§ **Data extracts**:
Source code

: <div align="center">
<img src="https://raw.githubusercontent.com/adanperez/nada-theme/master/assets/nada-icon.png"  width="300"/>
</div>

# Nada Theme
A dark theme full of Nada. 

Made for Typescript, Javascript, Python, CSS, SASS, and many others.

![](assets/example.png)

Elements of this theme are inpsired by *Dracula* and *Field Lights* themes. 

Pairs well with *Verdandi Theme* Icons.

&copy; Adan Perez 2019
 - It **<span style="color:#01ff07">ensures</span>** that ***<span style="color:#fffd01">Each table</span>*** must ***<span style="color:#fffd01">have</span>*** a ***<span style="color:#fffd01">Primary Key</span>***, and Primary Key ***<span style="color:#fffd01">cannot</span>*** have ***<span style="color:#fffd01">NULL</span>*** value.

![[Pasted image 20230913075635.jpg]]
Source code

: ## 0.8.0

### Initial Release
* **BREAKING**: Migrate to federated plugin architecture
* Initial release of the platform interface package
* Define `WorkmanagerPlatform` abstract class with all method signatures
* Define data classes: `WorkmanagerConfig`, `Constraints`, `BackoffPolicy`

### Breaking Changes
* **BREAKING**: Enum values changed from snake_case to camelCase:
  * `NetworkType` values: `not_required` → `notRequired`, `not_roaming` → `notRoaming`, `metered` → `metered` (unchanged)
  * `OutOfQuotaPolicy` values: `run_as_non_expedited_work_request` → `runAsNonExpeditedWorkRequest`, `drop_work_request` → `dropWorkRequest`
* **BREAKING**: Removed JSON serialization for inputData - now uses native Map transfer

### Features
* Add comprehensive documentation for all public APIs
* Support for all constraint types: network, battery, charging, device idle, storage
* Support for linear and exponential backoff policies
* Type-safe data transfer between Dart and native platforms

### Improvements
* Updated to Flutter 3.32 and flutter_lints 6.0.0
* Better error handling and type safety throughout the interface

§ **Requirement**:
Convert the lines of the items into a numbered list, starting with the first line and going on through the line that contains "native Map transfer", both included. Leave out blank lines, and list nothing else.

§ **Reply**:
1. Source code
2. : <div align="center">
3. <img src="https://raw.githubusercontent.com/adanperez/nada-theme/master/assets/nada-icon.png"  width="300"/>
4. </div>
5. # Nada Theme
6. A dark theme full of Nada. 
7. Made for Typescript, Javascript, Python, CSS, SASS, and many others.
8. ![](assets/example.png)
9. Elements of this theme are inpsired by *Dracula* and *Field Lights* themes. 
10. Pairs well with *Verdandi Theme* Icons.
11. &copy; Adan Perez 2019
12.  - It **<span style="color:#01ff07">ensures</span>** that ***<span style="color:#fffd01">Each table</span>*** must ***<span style="color:#fffd01">have</span>*** a ***<span style="color:#fffd01">Primary Key</span>***, and Primary Key ***<span style="color:#fffd01">cannot</span>*** have ***<span style="color:#fffd01">NULL</span>*** value.
13. ![[Pasted image 20230913075635.jpg]]
14. Source code
15. : ## 0.8.0
16. ### Initial Release
17. * **BREAKING**: Migrate to federated plugin architecture
18. * Initial release of the platform interface package
19. * Define `WorkmanagerPlatform` abstract class with all method signatures
20. * Define data classes: `WorkmanagerConfig`, `Constraints`, `BackoffPolicy`
21. ### Breaking Changes
22. * **BREAKING**: Enum values changed from snake_case to camelCase:
23.   * `NetworkType` values: `not_required` → `notRequired`, `not_roaming` → `notRoaming`, `metered` → `metered` (unchanged)
24.   * `OutOfQuotaPolicy` values: `run_as_non_expedited_work_request` → `runAsNonExpeditedWorkRequest`, `drop_work_request` → `dropWorkRequest`
25. * **BREAKING**: Removed JSON serialization for inputData - now uses native Map transfer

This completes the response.